Caritas Internationalis joins more than 160 humanitarian organisations in a unified appeal for the immediate end to the deadly war in Gaza. As the conflict continues to escalate, the Catholic Church’s humanitarian arm calls for attention to the dire conditions that are being faced by civilians and urges international actors to uphold the principles of humanitarian law and human dignity.
Caritas serves at the core of the Catholic Church, serving the poor and promoting charity and justice throughout the world.
Starvation or death
Palestinians in Gaza have been given an impossible choice of risking death in search of food and water or remaining trapped in conditions of starvation.
In recent weeks, over 500 Palestinians have been killed and nearly 4,000 have been injured as they came under Israeli attack while they were attempting to access food distribution.
The destruction in the Gaza Strip and the blockade of aid mean that civilians are given no choice but to walk for hours in dangerous terrains and active conflict zones to receive food in militarised distribution sites. They have no protection, and in recent weeks, repeated attacks have been perpetrated with no regard to humanitarian law.
UN statistics
According to the Gaza Health Ministry, since October 2023, over 57,000 Palestinians have been killed in Israeli strikes and bombings, while another 11,000 are missing. An unknown number of babies born in the Strip since the start of the conflict have died due to conflict, hunger, untreated diseases, and injuries.
Papal appeal for peace
Pope Leo XIV has renewed his call for an immediate ceasefire in Gaza. Speaking in St. Peter’s Square on 28 May 2025, he to the consciences of world leaders “rising ever more insistently to the heavens, the cries of mothers and fathers who clutch the lifeless bodies of their children, and who are continually forced to move about in search of a little food and water and safer shelter from bombardments.”
“To those responsible, I renew my appeal: stop the fighting”, he said.
Not a humanitarian response
With over two million people forcibly displaced, Caritas Internationalis warns that Gaza’s future is dependent on an urgent and ethical international response.
For over 20 months, Caritas notes, Palestinians have been enduring endless bombardment, weaponisation of food and water, repeated displacement, and systematic dehumanisation. The normalisation of suffering, it says, cannot and should not become the global standard.

> **Task instructions**:
**1)** In the statement on Gaza, how many Palestinians were killed in recent weeks while trying to reach food distribution?
**2)** Repeat the stretch of the statement on Gaza from "Caritas serves at" through "to humanitarian law.".
Nothing in the listing is needed here.

[Data items]
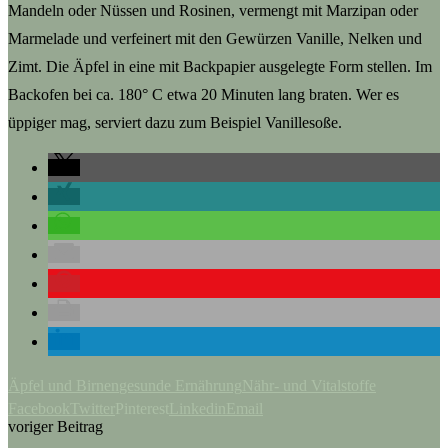
Mandeln oder Nüssen und Rosinen, vermengt mit Marzipan oder
Marmelade und verfeinert mit den Gewürzen Vanille, Nelken und
Zimt. Die Äpfel in eine mit Backpapier ausgelegte Form stellen. Im
Backofen bei ca. 180° C etwa 20 Minuten lang braten. Wer es
üppiger mag, serviert dazu zum Beispiel Vanillesoße.
Äpfel und Birnen
gesunde Ernährung
Nähr- und Vitalstoffe
Facebook
Twitter
Pinterest
Linkedin
Email
voriger Beitrag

> **Replies**:
**1)** Over 500 Palestinians were killed.

**2)**
Caritas serves at the core of the Catholic Church, serving the poor and promoting charity and justice throughout the world.
Starvation or death
Palestinians in Gaza have been given an impossible choice of risking death in search of food and water or remaining trapped in conditions of starvation.
In recent weeks, over 500 Palestinians have been killed and nearly 4,000 have been injured as they came under Israeli attack while they were attempting to access food distribution.
The destruction in the Gaza Strip and the blockade of aid mean that civilians are given no choice but to walk for hours in dangerous terrains and active conflict zones to receive food in militarised distribution sites. They have no protection, and in recent weeks, repeated attacks have been perpetrated with no regard to humanitarian law.